→ Exercise directions
Reproduce the material word for word, from its start through the line containing "9: (167, 143)", with both ends included. Omit the pictures from your answer.
Extracted records Block Start
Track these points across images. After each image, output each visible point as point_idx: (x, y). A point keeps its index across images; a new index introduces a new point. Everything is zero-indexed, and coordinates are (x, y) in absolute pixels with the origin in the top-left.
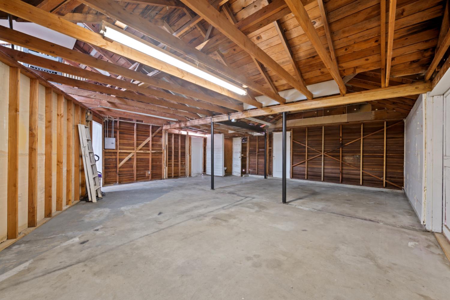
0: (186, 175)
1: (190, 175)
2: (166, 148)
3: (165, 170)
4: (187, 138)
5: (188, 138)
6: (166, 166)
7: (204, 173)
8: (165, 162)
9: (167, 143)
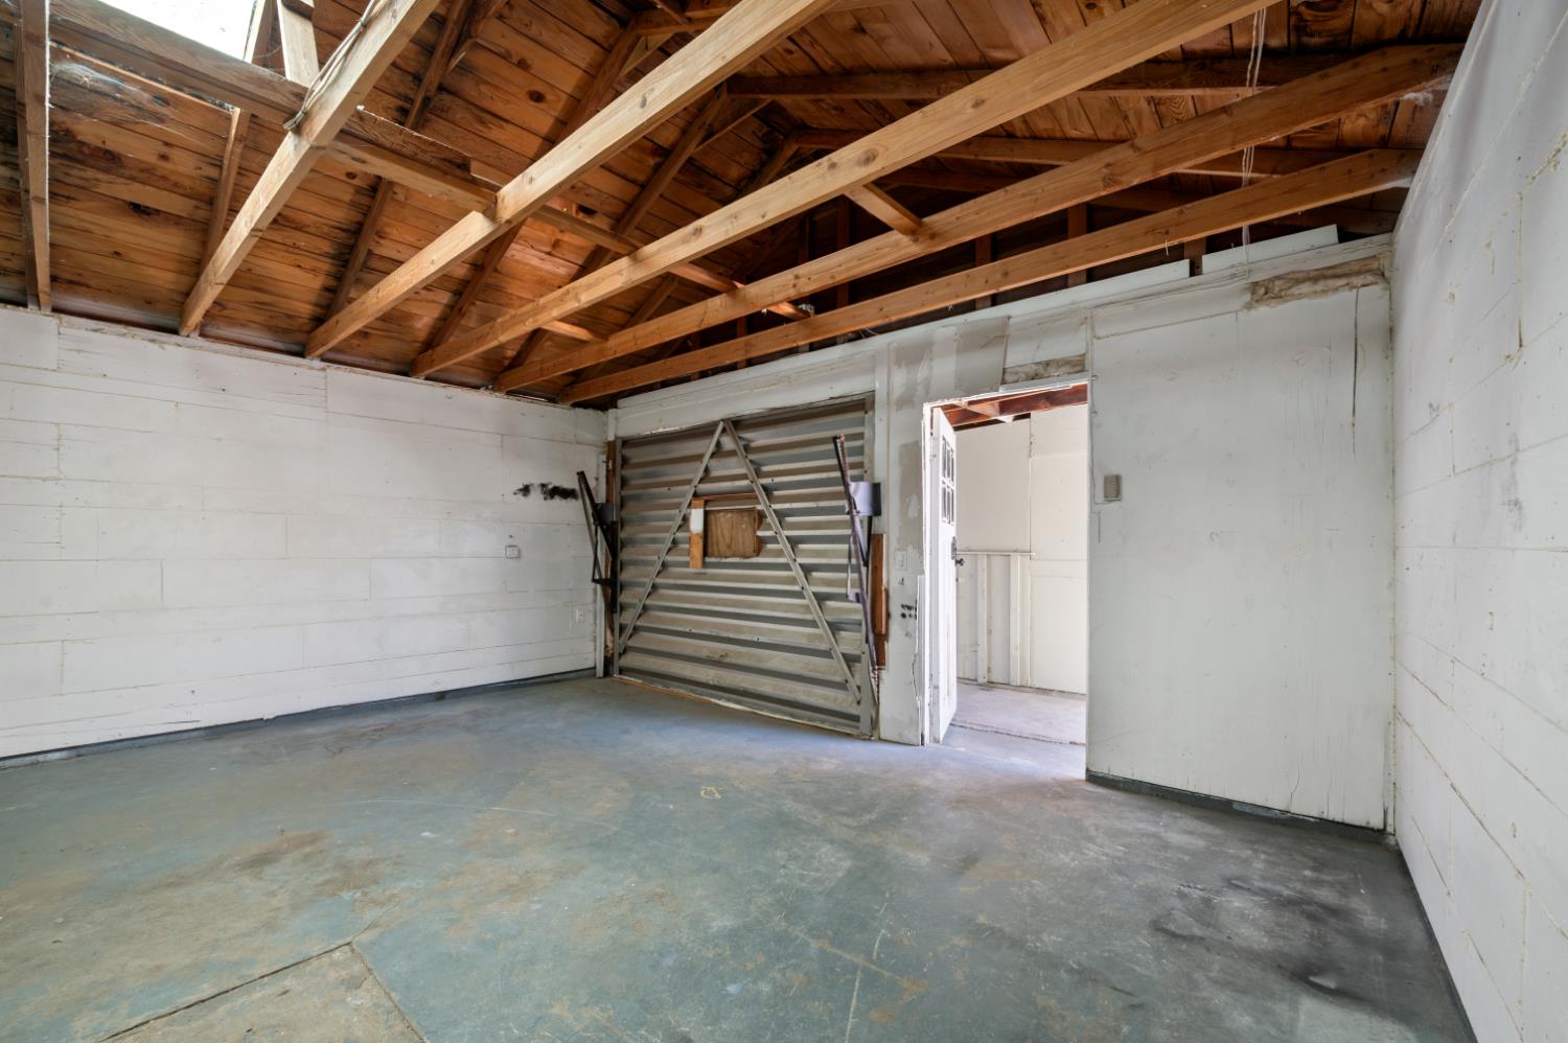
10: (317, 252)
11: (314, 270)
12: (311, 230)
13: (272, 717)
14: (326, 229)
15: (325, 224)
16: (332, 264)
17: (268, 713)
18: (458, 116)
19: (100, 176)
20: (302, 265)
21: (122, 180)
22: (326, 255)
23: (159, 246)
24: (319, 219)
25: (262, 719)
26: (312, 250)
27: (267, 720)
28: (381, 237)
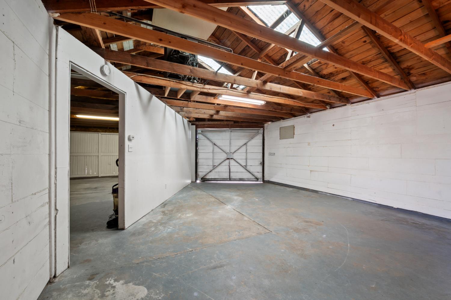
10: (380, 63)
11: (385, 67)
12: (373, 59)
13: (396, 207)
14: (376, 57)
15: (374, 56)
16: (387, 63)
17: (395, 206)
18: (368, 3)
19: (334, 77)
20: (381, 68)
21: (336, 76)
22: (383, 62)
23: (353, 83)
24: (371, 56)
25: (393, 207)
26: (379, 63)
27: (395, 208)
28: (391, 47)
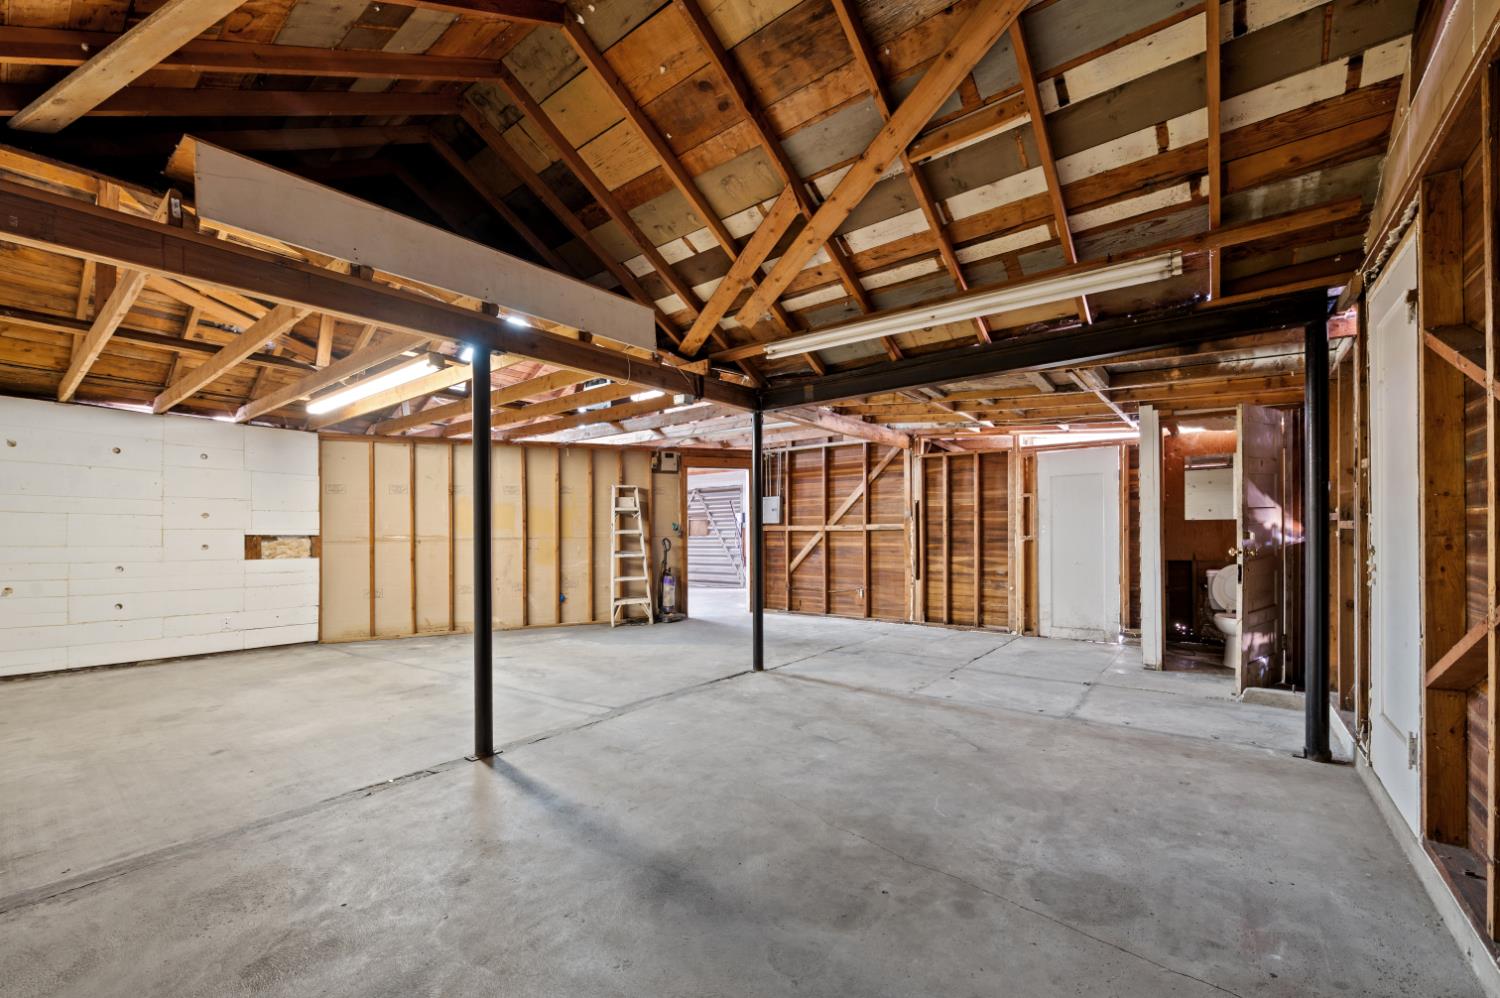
Extracted records Block End
→ Response
Track these points across images. After each image, output each visible point as point_idx: (x, y). A point keeps its index across images; a new index introduces a new point. Everything is zero-indexed, and coordinates are (x, y) in absolute pixels with the origin in the top-left.
0: (186, 175)
1: (190, 175)
2: (166, 148)
3: (165, 170)
4: (187, 138)
5: (188, 138)
6: (166, 166)
7: (204, 173)
8: (165, 162)
9: (167, 143)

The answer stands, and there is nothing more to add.